Є два сплави міді й олова; перший містить 40% міді, а другий - 60%. Скільки потрібно взяти кожного

Problem Analysis

We have two alloys, one containing 40% copper and the other containing 60% copper. We need to determine how much of each alloy should be taken to obtain a new alloy weighing 10kg and containing 54% copper.

Solution

Let's assume we take x kg of the alloy with 40% copper and y kg of the alloy with 60% copper.

To find the amount of copper in the new alloy, we can use the following equation:

0.4x + 0.6y = 0.54 * 10

Simplifying the equation, we get:

0.4x + 0.6y = 5.4

Now we have a system of two equations:

x + y = 10 (since the total weight of the new alloy is 10kg) 0.4x + 0.6y = 5.4 (equation representing the copper content)

We can solve this system of equations to find the values of x and y.

Solving the System of Equations

We can solve the system of equations using substitution or elimination.

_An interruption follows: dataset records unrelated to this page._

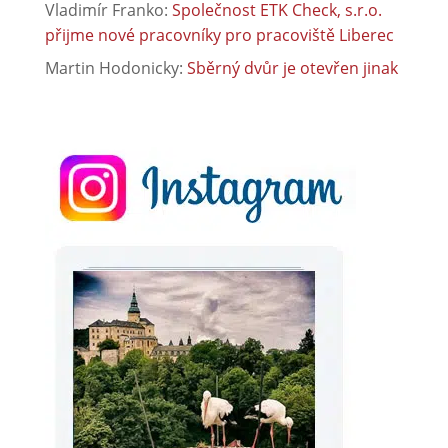
Vladimír Franko
:
Společnost ETK Check, s.r.o.
přijme nové pracovníky pro pracoviště Liberec
Martin Hodonicky
:
Sběrný dvůr je otevřen jinak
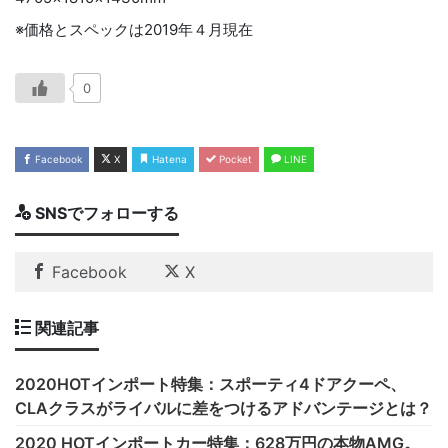
※価格とスペックは
2019
年４月現在
0
Facebook
X
Hatena
Pocket
LINE
SNSでフォローする
Facebook
X
関連記事
2020HOTインポート特集：スポーティ4ドアクーペ、
CLAクラスがライバルに差をつけるアドバンテージとは？
2020 HOTインポートカー特集：628万円の本物AMG。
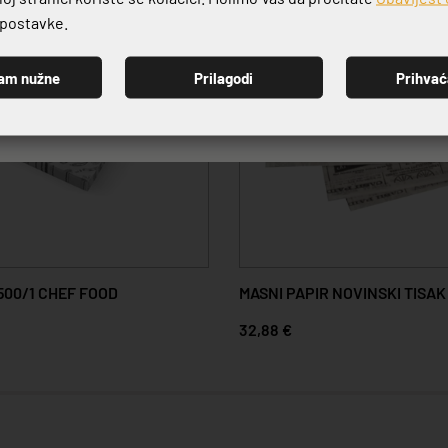
e postavke.
am nužne
Prilagodi
Prihva
PRIJAVI SE
500/1 CHEF FOOD
MASNI PAPIR NOVINSKI TISAK
32,88 €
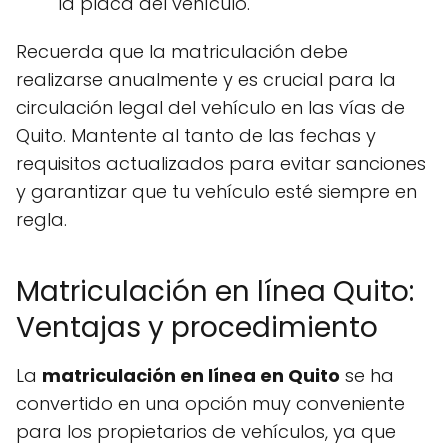
la placa del vehículo.
Recuerda que la matriculación debe
realizarse anualmente y es crucial para la
circulación legal del vehículo en las vías de
Quito. Mantente al tanto de las fechas y
requisitos actualizados para evitar sanciones
y garantizar que tu vehículo esté siempre en
regla.
Matriculación en línea Quito:
Ventajas y procedimiento
La
matriculación en línea en Quito
se ha
convertido en una opción muy conveniente
para los propietarios de vehículos, ya que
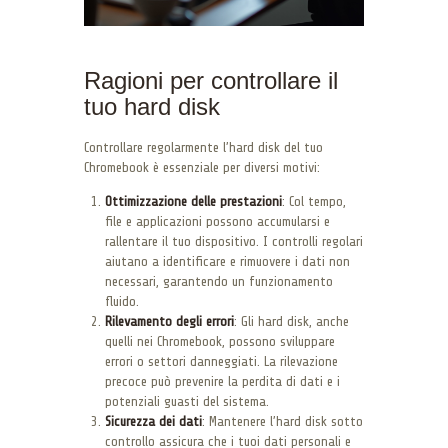
Ragioni per controllare il
tuo hard disk
Controllare regolarmente l’hard disk del tuo
Chromebook è essenziale per diversi motivi:
Ottimizzazione delle prestazioni
: Col tempo,
file e applicazioni possono accumularsi e
rallentare il tuo dispositivo. I controlli regolari
aiutano a identificare e rimuovere i dati non
necessari, garantendo un funzionamento
fluido.
Rilevamento degli errori
: Gli hard disk, anche
quelli nei Chromebook, possono sviluppare
errori o settori danneggiati. La rilevazione
precoce può prevenire la perdita di dati e i
potenziali guasti del sistema.
Sicurezza dei dati
: Mantenere l’hard disk sotto
controllo assicura che i tuoi dati personali e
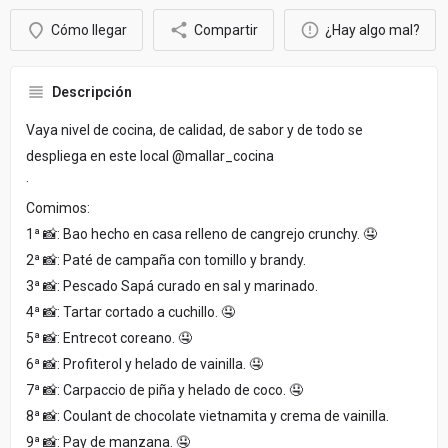
Cómo llegar
Compartir
¿Hay algo mal?
Descripción
Vaya nivel de cocina, de calidad, de sabor y de todo se
despliega en este local @mallar_cocina
·
Comimos:
1ª 📸: Bao hecho en casa relleno de cangrejo crunchy. 🤤
2ª 📸: Paté de campaña con tomillo y brandy.
3ª 📸: Pescado Sapá curado en sal y marinado.
4ª 📸: Tartar cortado a cuchillo. 🤤
5ª 📸: Entrecot coreano. 🤤
6ª 📸: Profiterol y helado de vainilla. 🤤
7ª 📸: Carpaccio de piña y helado de coco. 🤤
8ª 📸: Coulant de chocolate vietnamita y crema de vainilla.
9ª 📸: Pay de manzana. 🤤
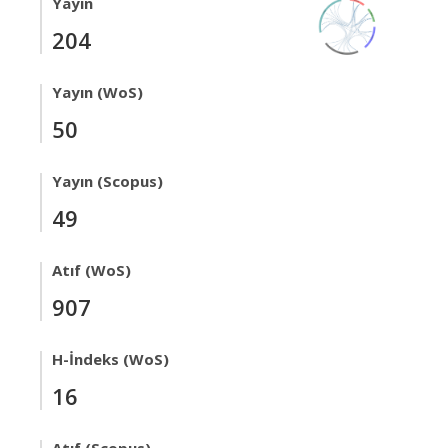
Yayın
204
Yayın (WoS)
50
Yayın (Scopus)
49
Atıf (WoS)
907
H-İndeks (WoS)
16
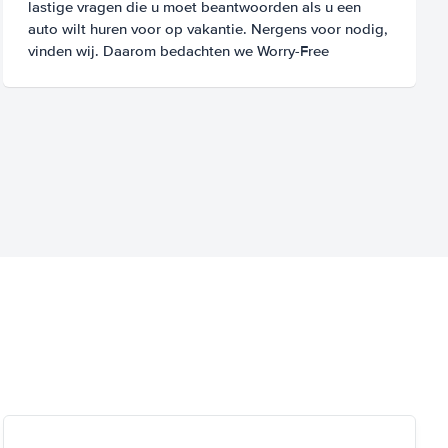
lastige vragen die u moet beantwoorden als u een
auto wilt huren voor op vakantie. Nergens voor nodig,
vinden wij. Daarom bedachten we Worry-Free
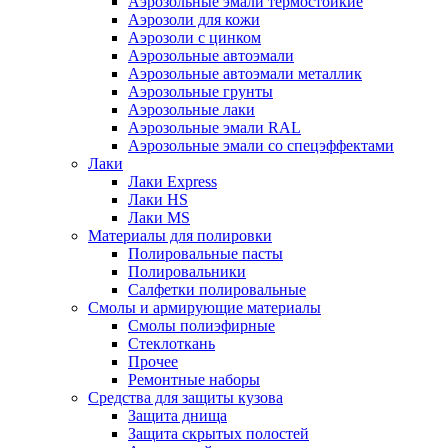
Аэрозольные эмали термостойкие
Аэрозоли для кожи
Аэрозоли с цинком
Аэрозольные автоэмали
Аэрозольные автоэмали металлик
Аэрозольные грунты
Аэрозольные лаки
Аэрозольные эмали RAL
Аэрозольные эмали со спецэффектами
Лаки
Лаки Express
Лаки HS
Лаки MS
Материалы для полировки
Полировальные пасты
Полировальники
Салфетки полировальные
Смолы и армирующие материалы
Смолы полиэфирные
Стеклоткань
Прочее
Ремонтные наборы
Средства для защиты кузова
Защита днища
Защита скрытых полостей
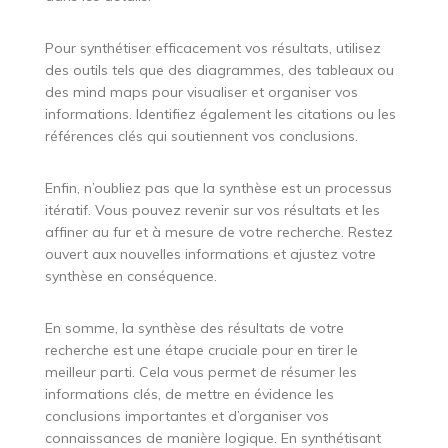
Pour synthétiser efficacement vos résultats, utilisez
des outils tels que des diagrammes, des tableaux ou
des mind maps pour visualiser et organiser vos
informations. Identifiez également les citations ou les
références clés qui soutiennent vos conclusions.
Enfin, n’oubliez pas que la synthèse est un processus
itératif. Vous pouvez revenir sur vos résultats et les
affiner au fur et à mesure de votre recherche. Restez
ouvert aux nouvelles informations et ajustez votre
synthèse en conséquence.
En somme, la synthèse des résultats de votre
recherche est une étape cruciale pour en tirer le
meilleur parti. Cela vous permet de résumer les
informations clés, de mettre en évidence les
conclusions importantes et d’organiser vos
connaissances de manière logique. En synthétisant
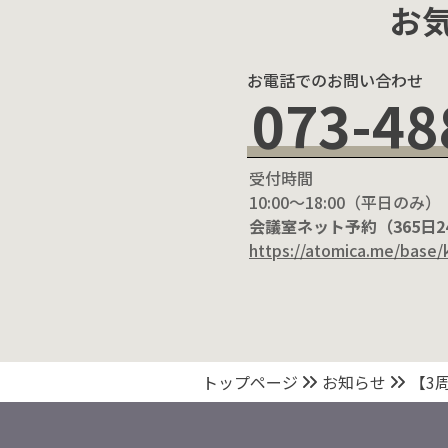
お
お電話でのお問い合わせ
073-48
受付時間
10:00〜18:00（平日のみ）
会議室ネット予約（365日
https://atomica.me/base/
トップページ
お知らせ
【3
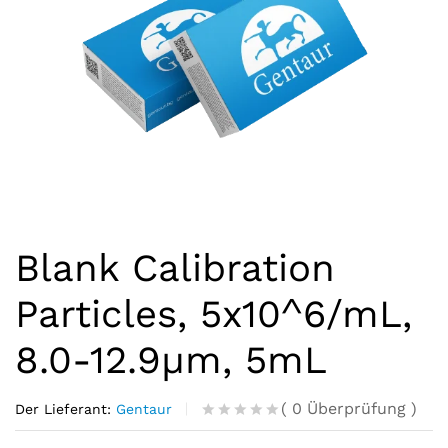
Blank Calibration
Particles, 5x10^6/mL,
8.0-12.9µm, 5mL
(
0
Überprüfung
)
Der Lieferant:
Gentaur
R
0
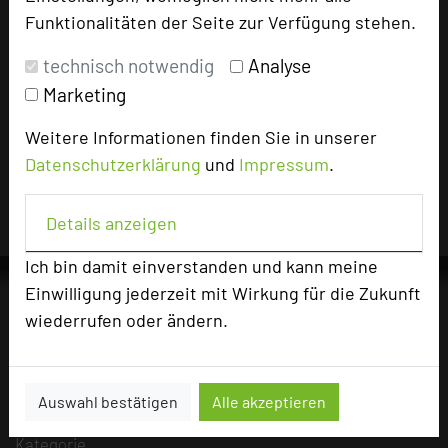
Funktionalitäten der Seite zur Verfügung stehen.
technisch notwendig
Analyse
Impressum zum Hotel
Marketing
Für die Verwendung der Bilder haben die jeweiligen
Weitere Informationen finden Sie in unserer
Hotels die Nutzungsrechte für dieses Portal eingeräumt
Datenschutzerklärung
und
Impressum
.
und sind dafür verantwortlich.
Details anzeigen
Ich bin damit einverstanden und kann meine
Einwilligung jederzeit mit Wirkung für die Zukunft
wiederrufen oder ändern.
Die Idee
Über uns
Auswahl bestätigen
Alle akzeptieren
Mission
Kategorie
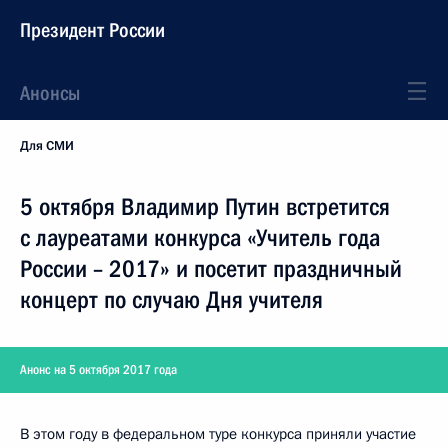
Президент России
Анонсы
Для СМИ
5 октября Владимир Путин встретится
с лауреатами конкурса «Учитель года
России – 2017» и посетит праздничный
концерт по случаю Дня учителя
Анонс на 5 октября 2017 года
В этом году в федеральном туре конкурса приняли участие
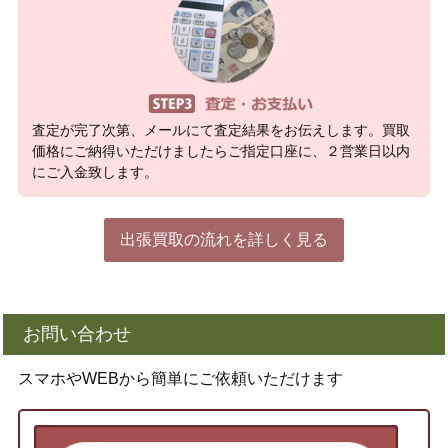
査定が完了次第、メールにて査定結果をお伝えします。買取
価格にご納得いただけましたらご指定口座に、２営業日以内
にご入金致します。
出張買取の流れを詳しく見る
お問い合わせ
スマホやWEBから簡単にご依頼いただけます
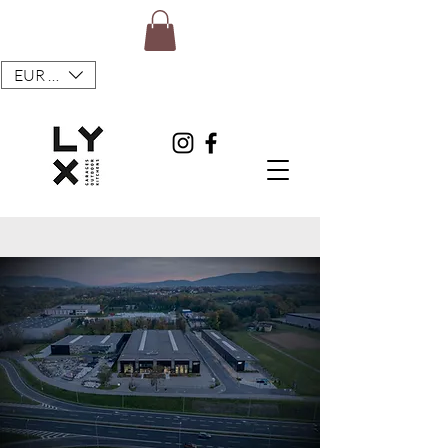
EUR (€)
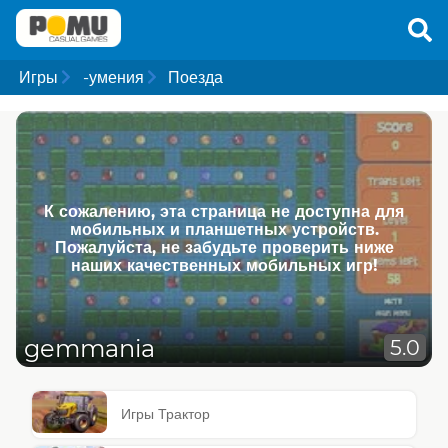
Игры
-умения
Поезда
К сожалению, эта страница не доступна для
мобильных и планшетных устройств.
Пожалуйста, не забудьте проверить ниже
наших качественных мобильных игр!
gemmania
5.0
Игры Трактор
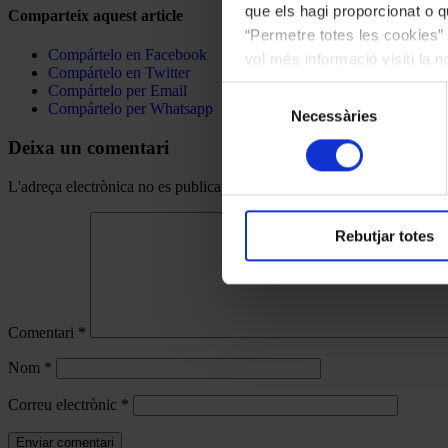
que els hagi proporcionat o qu
Comparteix aquest article
“Permetre totes les cookies” 
Compártelo en Facebook
vol més informació visiti la 
Compártelo en Twitter
les cookies en qualsevol mo
Compártelo per Email
Selecció
Compártelo per Whatsapp
Necessàries
de
consentiment
Deixa un comentari
L'adreça electrònica no es publicarà.
Els camps necessaris estan mar
Rebutjar totes
Comentari
*
Nom
*
Correu electrònic
*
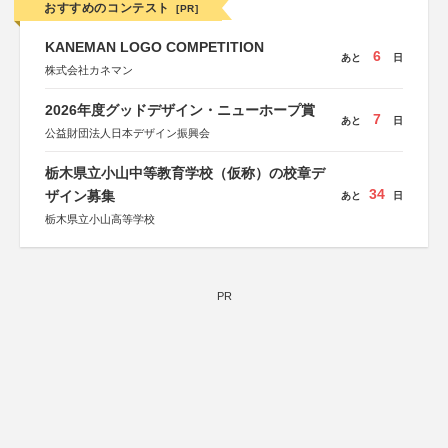
おすすめのコンテスト
[PR]
KANEMAN LOGO COMPETITION
6
あと
日
株式会社カネマン
2026年度グッドデザイン・ニューホープ賞
7
あと
日
公益財団法人日本デザイン振興会
栃木県立小山中等教育学校（仮称）の校章デ
34
ザイン募集
あと
日
栃木県立小山高等学校
PR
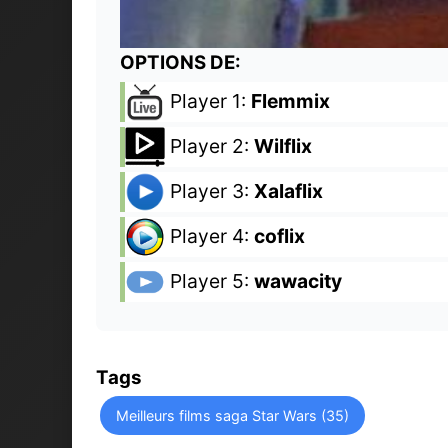
OPTIONS DE:
Player 1:
Flemmix
Player 2:
Wilflix
Player 3:
Xalaflix
Player 4:
coflix
Player 5:
wawacity
Tags
Meilleurs films saga Star Wars (35)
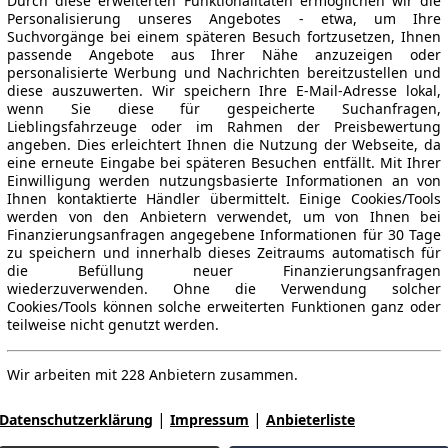
Durch diese erweiterten Funktionalitäten ermöglichen wir die
Personalisierung unseres Angebotes - etwa, um Ihre
Suchvorgänge bei einem späteren Besuch fortzusetzen, Ihnen
passende Angebote aus Ihrer Nähe anzuzeigen oder
personalisierte Werbung und Nachrichten bereitzustellen und
diese auszuwerten. Wir speichern Ihre E-Mail-Adresse lokal,
wenn Sie diese für gespeicherte Suchanfragen,
Lieblingsfahrzeuge oder im Rahmen der Preisbewertung
angeben. Dies erleichtert Ihnen die Nutzung der Webseite, da
eine erneute Eingabe bei späteren Besuchen entfällt. Mit Ihrer
Einwilligung werden nutzungsbasierte Informationen an von
Ihnen kontaktierte Händler übermittelt. Einige Cookies/Tools
werden von den Anbietern verwendet, um von Ihnen bei
Finanzierungsanfragen angegebene Informationen für 30 Tage
zu speichern und innerhalb dieses Zeitraums automatisch für
die Befüllung neuer Finanzierungsanfragen
wiederzuverwenden. Ohne die Verwendung solcher
Cookies/Tools können solche erweiterten Funktionen ganz oder
teilweise nicht genutzt werden.
Wir arbeiten mit 228 Anbietern zusammen.
|
|
Datenschutzerklärung
Impressum
Anbieterliste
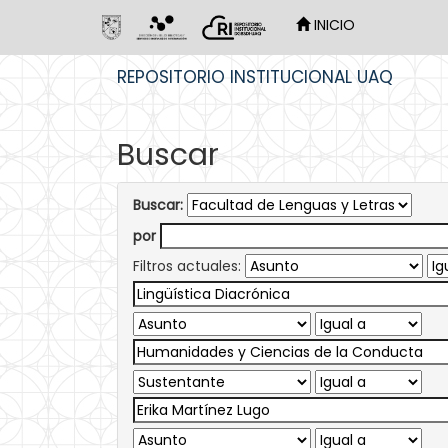
INICIO
Skip
REPOSITORIO INSTITUCIONAL UAQ
navigation
Buscar
Buscar:
por
Filtros actuales:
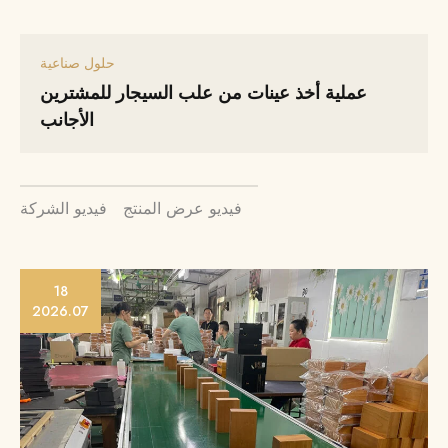
حلول صناعية
عملية أخذ عينات من علب السيجار للمشترين
الأجانب
فيديو عرض المنتج
فيديو الشركة
18
2026.07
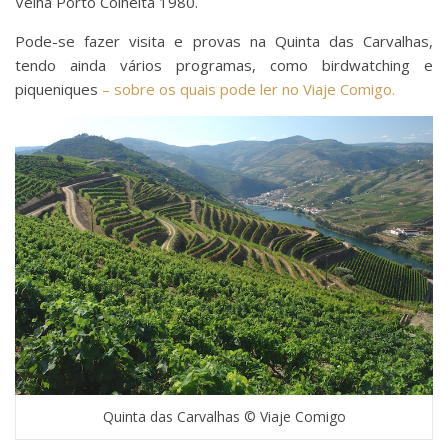
Velha Porto Colheita 1980.
Pode-se fazer visita e provas na Quinta das Carvalhas,
tendo ainda vários programas, como birdwatching e
piqueniques
– sobre os quais pode ler no Viaje Comigo.
Quinta das Carvalhas © Viaje Comigo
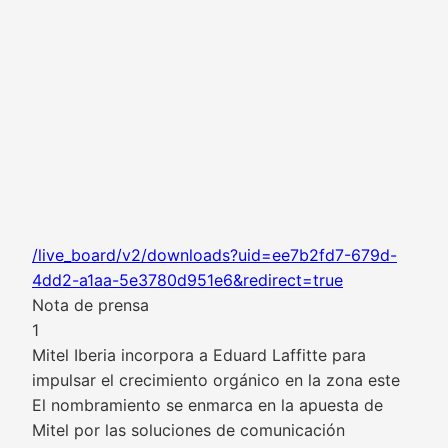
/live_board/v2/downloads?uid=ee7b2fd7-679d-
4dd2-a1aa-5e3780d951e6&redirect=true
Nota de prensa
1
Mitel Iberia incorpora a Eduard Laffitte para
impulsar el crecimiento orgánico en la zona este
El nombramiento se enmarca en la apuesta de
Mitel por las soluciones de comunicación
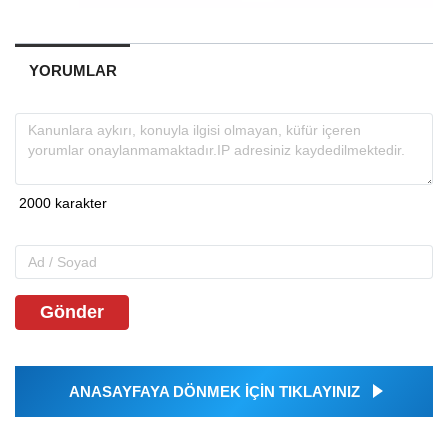
YORUMLAR
Gönder
ANASAYFAYA DÖNMEK İÇİN TIKLAYINIZ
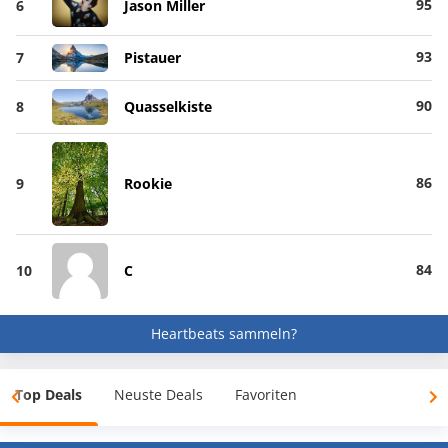
95
6
Jason Miller
93
7
Pistauer
90
8
Quasselkiste
86
9
Rookie
84
10
C
Heartbeats sammeln?
Top Deals
Neuste Deals
Favoriten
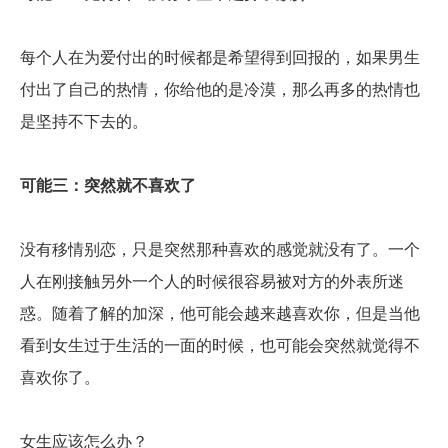
每个人在为爱付出的时候都是希望得到回报的，如果男生
付出了自己的热情，你给他的是冷漠，那么再多的热情也
是坚持不下去的。
可能三：突然就不喜欢了
没有移情别恋，只是突然那种喜欢的感觉就没有了。一个
人在刚接触另外一个人的时候很容易被对方的外表所迷
惑。随着了解的加深，他可能会越来越喜欢你，但是当他
看到女生过于生活的一面的时候，也可能会突然就觉得不
喜欢你了。
女生应该怎么办？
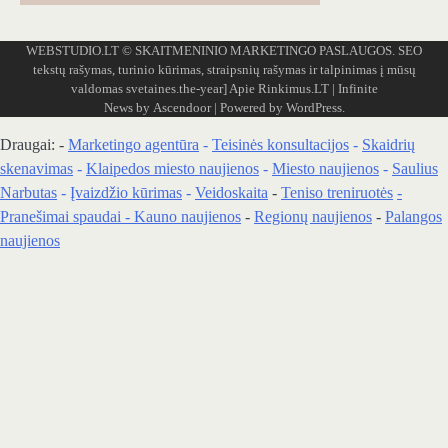
WEBSTUDIO.LT
© SKAITMENINIO MARKETINGO PASLAUGOS. SEO
tekstų rašymas, turinio kūrimas, straipsnių rašymas ir talpinimas į mūsų
valdomas svetaines.the-year]
Apie Rinkimus.LT
| Infinite
News by
Ascendoor
| Powered by
WordPress
.
Draugai: -
Marketingo agentūra
-
Teisinės konsultacijos
-
Skaidrių
skenavimas
-
Klaipedos miesto naujienos
-
Miesto naujienos
-
Saulius
Narbutas
-
Įvaizdžio kūrimas
-
Veidoskaita
-
Teniso treniruotės
-
Pranešimai spaudai -
Kauno naujienos
-
Regionų naujienos
-
Palangos
naujienos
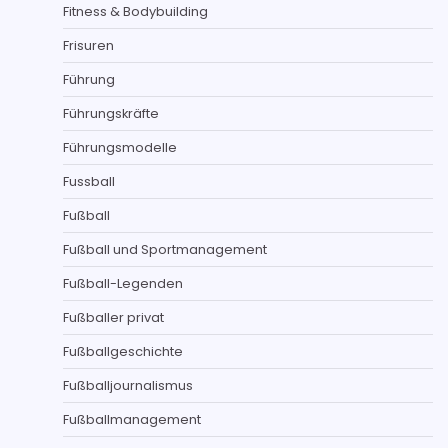
Fitness & Bodybuilding
Frisuren
Führung
Führungskräfte
Führungsmodelle
Fussball
Fußball
Fußball und Sportmanagement
Fußball-Legenden
Fußballer privat
Fußballgeschichte
Fußballjournalismus
Fußballmanagement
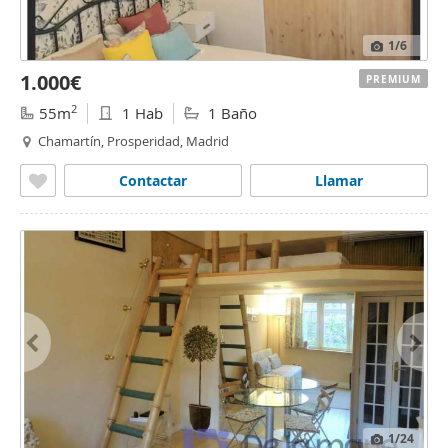
1
/6
1.000€
PREMIUM
2
55m
1 Hab
1 Baño
Chamartín, Prosperidad, Madrid
Contactar
Llamar
1
/24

Let's use the elimination method.

Multiplying the first equation by 0.4, we get:

0.4x + 0.4y = 4

Subtracting this equation from the second equation, we eliminate x:

(0.4x + 0.6y) - (0.4x + 0.4y) = 5.4 - 4

0.2y = 1.4

Dividing both sides by 0.2, we find:

y = 1.4 / 0.2

y = 7

Substituting the value of y back into the first equation, we can find x:

x + 7 = 10

x = 10 - 7

x = 3

Therefore, we need to take 3kg of the alloy with 40% copper and 7kg of the alloy with 60% copper to obtain a new alloy weighing 10kg and containing 54% copper.

Answer

To obtain a new alloy weighing 10kg and containing 54% copper, you need to take 3kg of the alloy with 40% copper and 7kg of the alloy with 60% copper.